Pour synthétiser, il s’agit donc de réduire le nombre d’heures d’enseignement : permettant une réduction des coûts et en parallèle développer des formations payantes. Ce raisonnement se fonde sur une pure rationalité économique, on peut s’interroger sur le coût de nos formations et sur l’irrationalité pédagogique que cela entraîne. 

 Les propositions afin d‘optimiser les coûts de nos formations, quand d’autres font de l’optimisation fiscale, sont les suivantes :

-          - Passage de 2 h de cours à 1h30 (objectif assurer plus de cours et augmenter l’emploi des salles)

-          - Mutualisation des masters recherche

-        - Réduire le nombre de cours de 5 à 10 % (généralisation des cours de 36 heures au lieu des 40 heures)


On ne décide de rien il s’agit simplement d’une mise en bouche. Nous passerons à table après qu’une commission ait établi les réformes nécessaires et avec l’accord de la faculté de droit science politique, avec qui on partage les locaux. Bref, ce sera de la compétence du conseil de collège DSPEG de trancher dans quelques mois.

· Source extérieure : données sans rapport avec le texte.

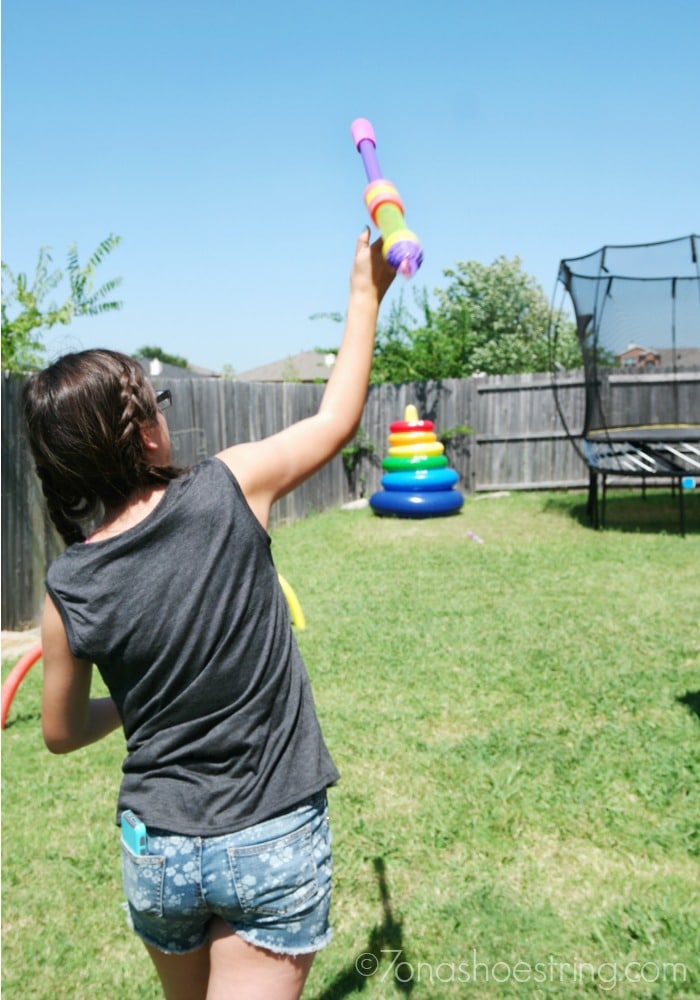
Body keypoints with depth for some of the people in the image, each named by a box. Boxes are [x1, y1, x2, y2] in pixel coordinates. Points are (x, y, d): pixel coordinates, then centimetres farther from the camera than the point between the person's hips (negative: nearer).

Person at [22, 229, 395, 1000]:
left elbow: (62, 733, 3)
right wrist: (365, 293, 9)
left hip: (156, 851, 3)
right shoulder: (229, 490, -19)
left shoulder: (69, 589, -11)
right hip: (274, 845, -3)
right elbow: (338, 419, -2)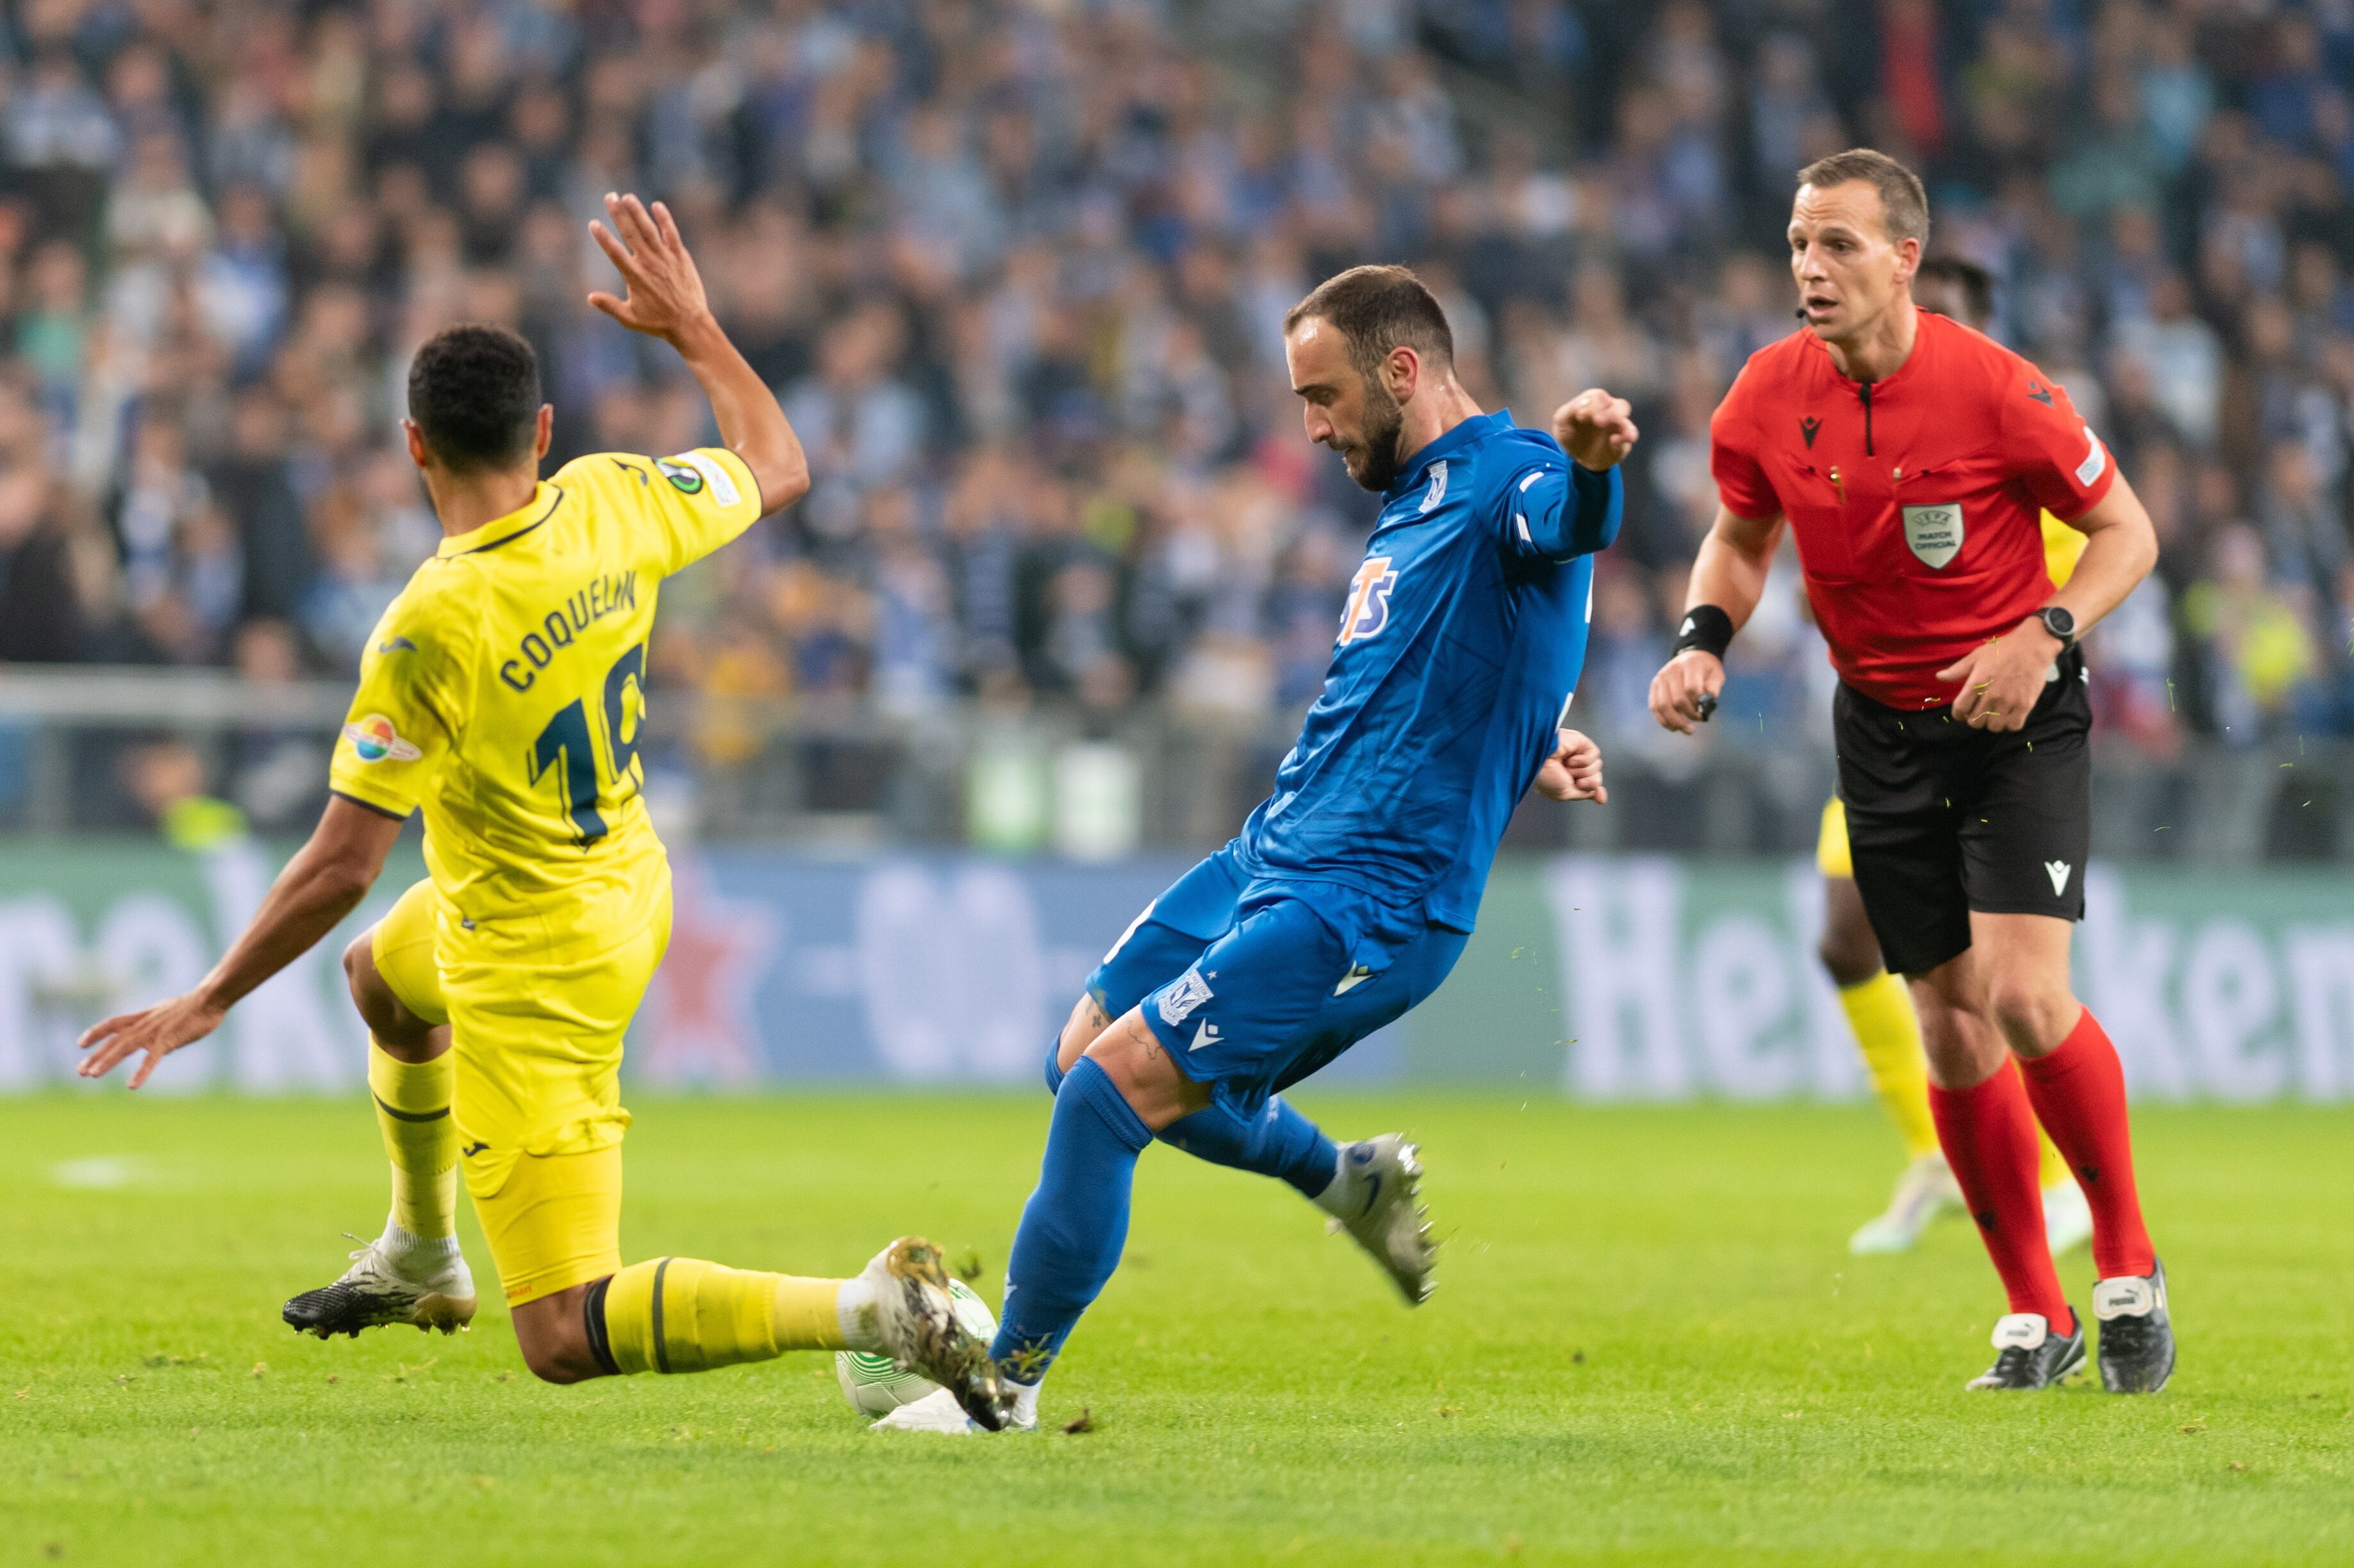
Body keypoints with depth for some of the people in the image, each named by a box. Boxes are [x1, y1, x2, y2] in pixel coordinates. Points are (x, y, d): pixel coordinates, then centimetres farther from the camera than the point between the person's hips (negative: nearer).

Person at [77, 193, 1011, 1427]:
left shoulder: (428, 630, -31)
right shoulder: (612, 504, -14)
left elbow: (342, 867, -27)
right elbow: (778, 469, 8)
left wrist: (210, 1002, -13)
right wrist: (693, 327, 18)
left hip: (537, 978, -8)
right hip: (627, 889, 8)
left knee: (565, 1342, -8)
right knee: (382, 976, 40)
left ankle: (868, 1310, -24)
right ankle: (421, 1258, 59)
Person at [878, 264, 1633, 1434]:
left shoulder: (1506, 477, -12)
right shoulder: (1413, 503, 18)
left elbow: (1568, 524, -38)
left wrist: (1590, 461, -61)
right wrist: (1515, 746, 12)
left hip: (1369, 903, -10)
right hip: (1270, 856, 10)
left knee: (1111, 1084, -15)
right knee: (1086, 1058, 19)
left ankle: (1008, 1383, -1)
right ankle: (1349, 1181, 35)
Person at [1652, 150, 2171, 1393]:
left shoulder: (1995, 391, -18)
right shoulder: (1768, 396, -6)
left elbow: (2126, 531, -7)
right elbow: (1741, 535, 13)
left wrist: (2044, 637, -22)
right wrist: (1704, 639, -6)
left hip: (2018, 720, -4)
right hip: (1882, 723, 4)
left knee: (2024, 993, -19)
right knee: (1951, 1024, 2)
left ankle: (2128, 1267, 1)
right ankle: (2035, 1318, 14)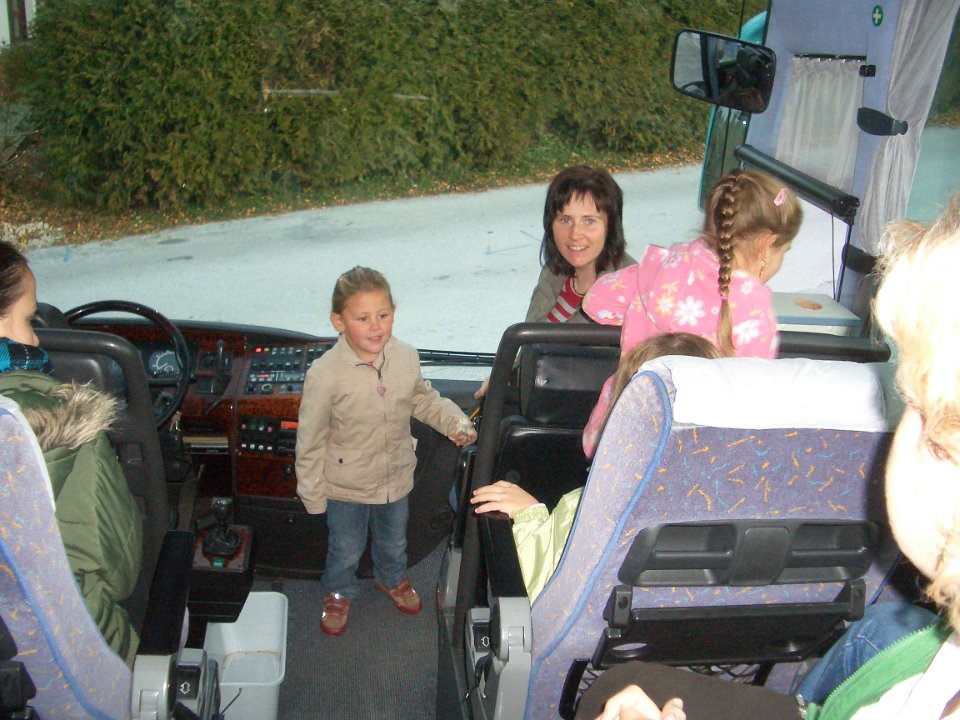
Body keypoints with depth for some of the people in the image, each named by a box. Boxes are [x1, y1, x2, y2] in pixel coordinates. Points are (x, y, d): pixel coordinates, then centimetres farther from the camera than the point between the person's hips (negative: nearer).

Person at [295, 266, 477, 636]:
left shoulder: (406, 357, -16)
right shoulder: (325, 374, -28)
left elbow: (424, 400, 6)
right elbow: (311, 441, -17)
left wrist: (455, 422, -8)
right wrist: (313, 495, -10)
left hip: (396, 477, 4)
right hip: (346, 487, -3)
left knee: (394, 540, 29)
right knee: (346, 550, 21)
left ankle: (392, 579, 61)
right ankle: (338, 593, 53)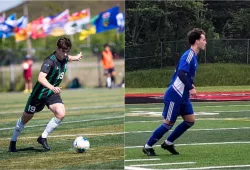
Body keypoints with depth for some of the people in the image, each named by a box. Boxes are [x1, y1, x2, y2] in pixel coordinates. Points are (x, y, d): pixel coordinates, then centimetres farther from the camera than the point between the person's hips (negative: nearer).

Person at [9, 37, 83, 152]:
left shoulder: (64, 58, -6)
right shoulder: (50, 61, -29)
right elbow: (41, 78, -45)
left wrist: (75, 58, 41)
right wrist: (52, 87, -60)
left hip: (52, 93, 6)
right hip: (40, 92, -6)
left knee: (61, 114, -19)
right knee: (26, 118, 11)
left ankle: (43, 137, -2)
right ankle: (13, 141, 33)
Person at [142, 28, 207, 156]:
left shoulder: (193, 55, 11)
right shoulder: (189, 55, -18)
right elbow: (181, 73, -30)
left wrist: (190, 86, 13)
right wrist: (191, 88, -29)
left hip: (183, 96, 9)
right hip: (174, 96, -9)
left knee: (190, 121, 5)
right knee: (168, 123, -3)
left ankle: (168, 143, 16)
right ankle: (148, 147, 10)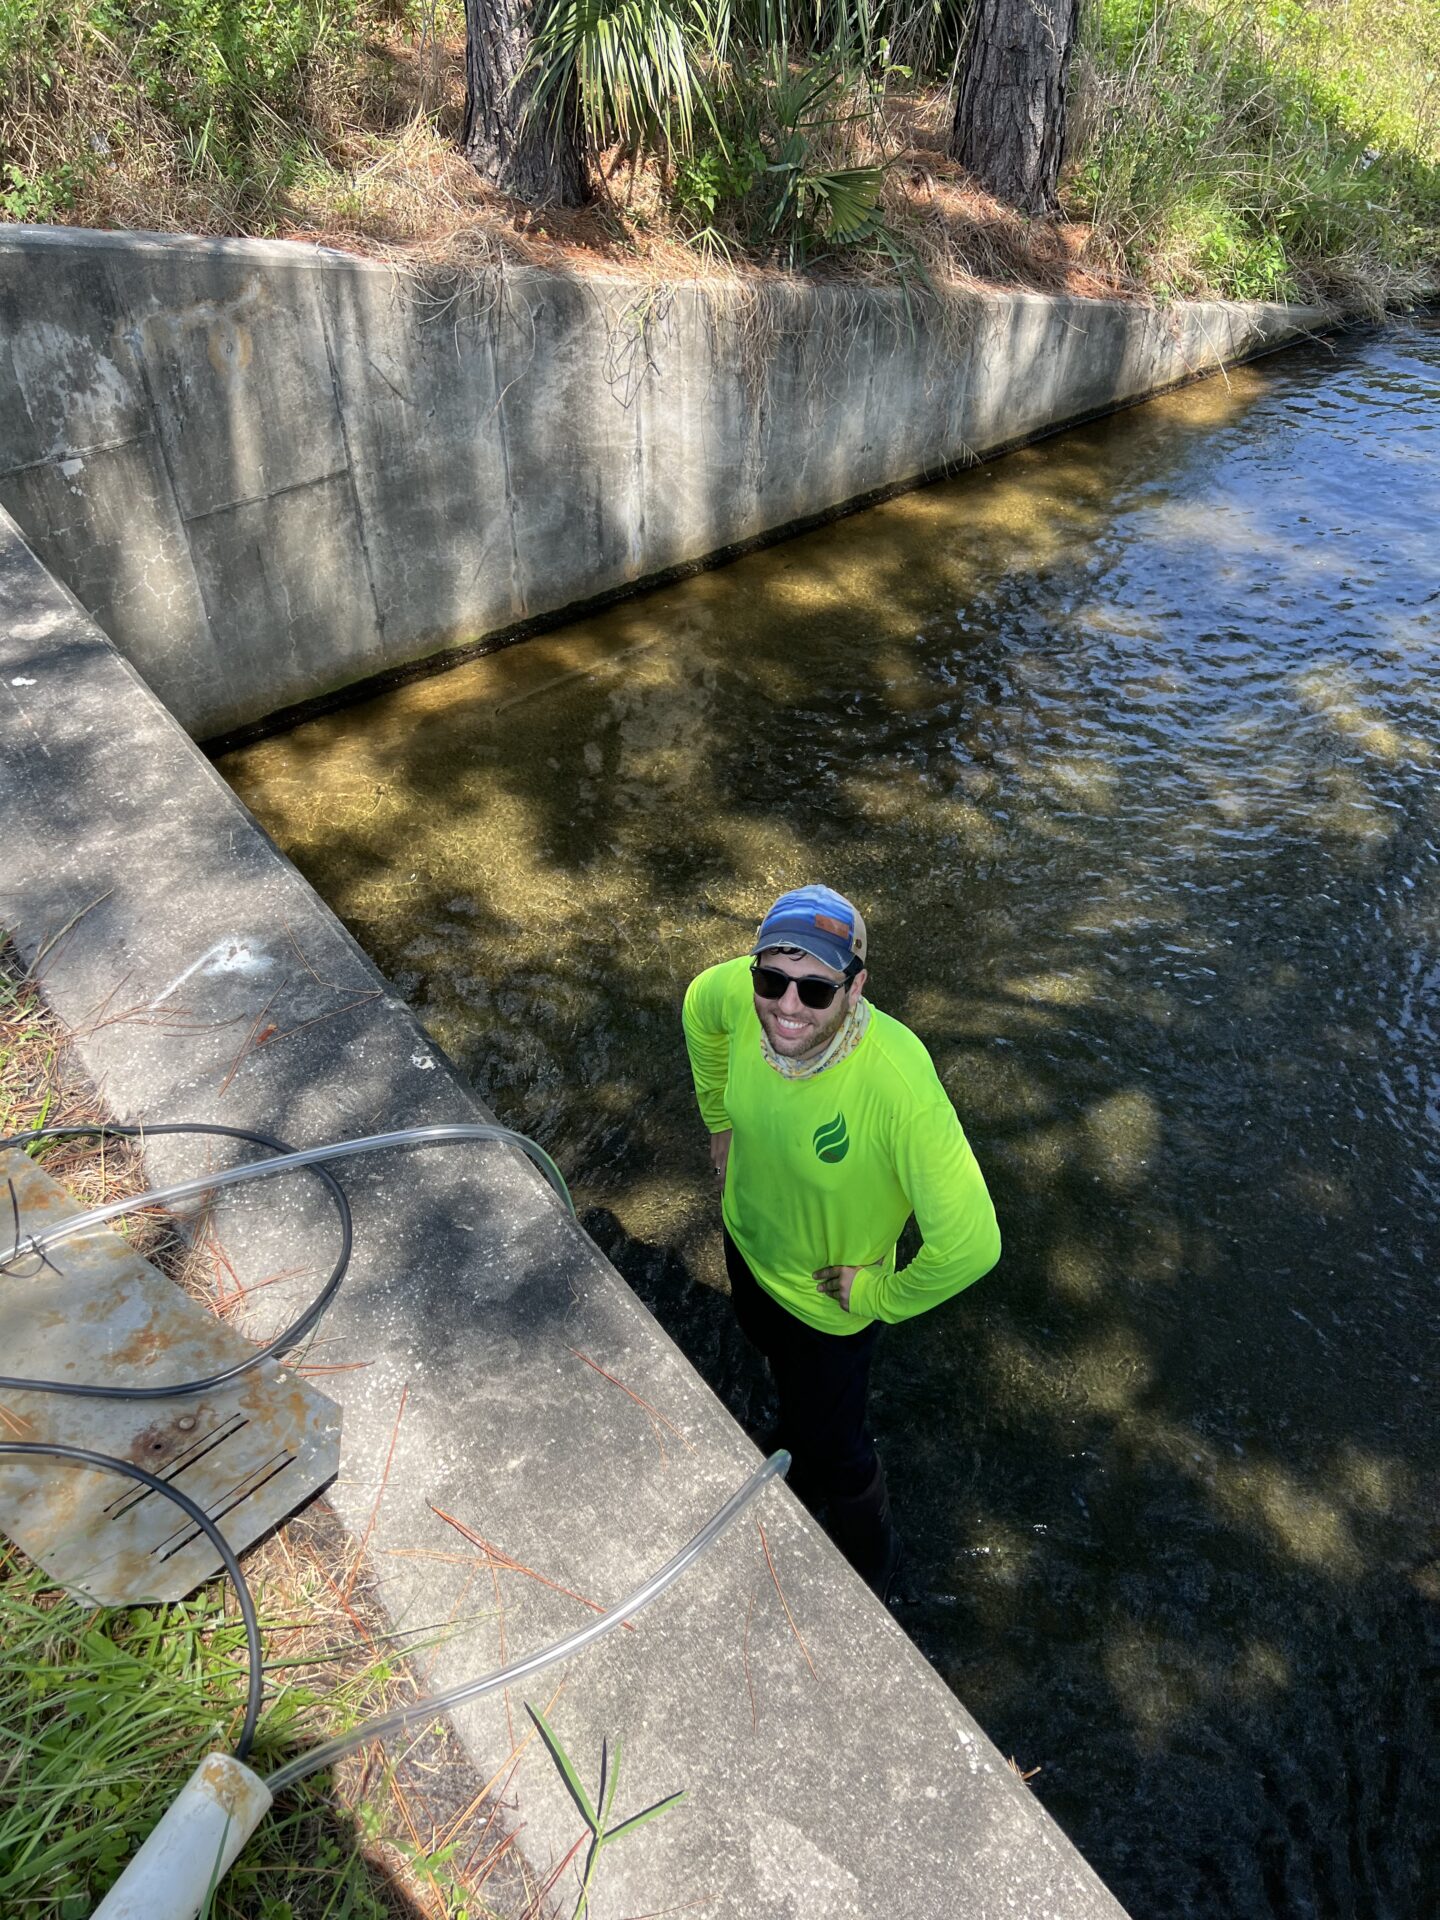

Il y a donc beaucoup de réflexion en perspective y compris sur les prochaines formations et mentions que la faculté va proposer dans le futur. Et doit-on rentrer en concurrence frontale avec l’IAE qui viderait nos formations des meilleurs étudiants ?
 
Nous avons adopté à l’unanimité la convention avec Bordeaux III concernant l’enseignement des langues.
 

Suite à une réforme entrée en application en cours d’année universitaire, l’université se trouvait dans l’illégalité vis-à-vis des stages. En effet tout stage même facultatif se devait d’être intégré dans la maquette de formation. La faculté a réussi à obtenir une dérogation à titre transitoire, afin que se poursuivent les stages prévus pour l’année universitaire en cours. Il sera introduit dans les maquettes pédagogiques de l’an prochain une possibilité de faire des stages facultatifs, valorisés probablement par quelques points. Toutefois, la situation semble difficile à soutenir, car selon la réforme il faudra un enseignant référant pour 16 stagiaires ce qui apparaît impossible en l’état.